Among enemies demonized by the direct mail of both sides: Pat Robertson, the pope, Carl Sagan, Oliver North, Jerry Falwell, Ted Kennedy, Ronald Reagan and Norman Lear (described in the book by the now-defunct Moral Majority as
”the number one enemy of the American family”).
The different ways each side defines words such as ”freedom” and
”justice” illustrate the difficulty in reaching agreement.
”Where cultural conservatives tend to define freedom economically (as individual economic initiative) and justice socially (as righteous living),” Hunter writes, ”progressives tend to define freedom socially (as individual rights) and justice economically (as equity).”
The contrasting definitions of art are also instructive.
”For cultural conservatives, art, or at least art worthy of public support, is defined by its capacity to elevate the public mind, bringing it in contact with the ideals of a higher reality of beauty, truth, goodness,”
Hunter says.
”For cultural progressives, art is more a creation of reality itself, a personal statement by artists of their quest to understand and interpret their experience of the world.”
Little wonder that the photographs of Robert Mapplethorpe and ”The Last Temptation of Christ,” the movie adaptation of a novel by Nikos Kantzanzakis, represented blasphemy to cultural conservatives.
During a question-and-answer period at the Indianapolis conference, a man in the audience disagreed with Hunter`s assessment that today`s conflicts are distinctive. ”Our history has been filled with these kinds of divisions,” he said. ”Where`s the empirical evidence that it`s now worse than during the Civil War or even the Vietnam War?”

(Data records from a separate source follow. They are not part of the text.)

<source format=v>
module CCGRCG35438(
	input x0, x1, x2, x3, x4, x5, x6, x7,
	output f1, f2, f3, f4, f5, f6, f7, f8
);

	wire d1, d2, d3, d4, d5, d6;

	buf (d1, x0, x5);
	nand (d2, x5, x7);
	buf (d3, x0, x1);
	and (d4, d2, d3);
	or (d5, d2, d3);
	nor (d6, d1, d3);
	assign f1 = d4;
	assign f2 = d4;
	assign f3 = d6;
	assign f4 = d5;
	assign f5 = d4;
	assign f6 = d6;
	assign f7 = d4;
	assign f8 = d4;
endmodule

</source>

Hunter replied: ”I`m not saying it`s worse or better. It`s true we`ve argued and fought and even killed each other over many different things. I`m simply trying to make sense of empirical data that I don`t think you can make sense of in any other way.”
Martin Riesenbrodt, associate professor of sociology and divinity at the University of Chicago, doubts that cultural issues are significant in this election. ”I agree that these issues were at the heart of the conflict of the `80s, but I think economic problems have taken over.
”Maybe cultural issues aren`t as dramatic as he presents them, but I think he is correct in his presentation of his concepts, although I find `war` to be a harsh word for what seems a normal conflict of disagreement in a democracy.”
Hunter is not brimming with hope over how to bridge the cultural chasm.
”If the culture war is about who we are and what kind of community we choose to live in, then the only democratic way to get beyond it is through the messy, complicated, intractable, long, tedious process of arguing with each other in a serious and substantive way about these kinds of issues.”
The forum for such argument must be provided by ”the civil institutions of society that mediate between the state and the individual”-the media, religious institutions, philanthropic groups.
”Part of the problem, however, is that many of these institutions have chosen sides within the conflict and in effect are acting like special-interest groups themselves.
”The book asks how a democracy faces up to the challenge of a culture war. I`m not sure we can,” Hunter says. ”I`m very pessimistic at this moment.”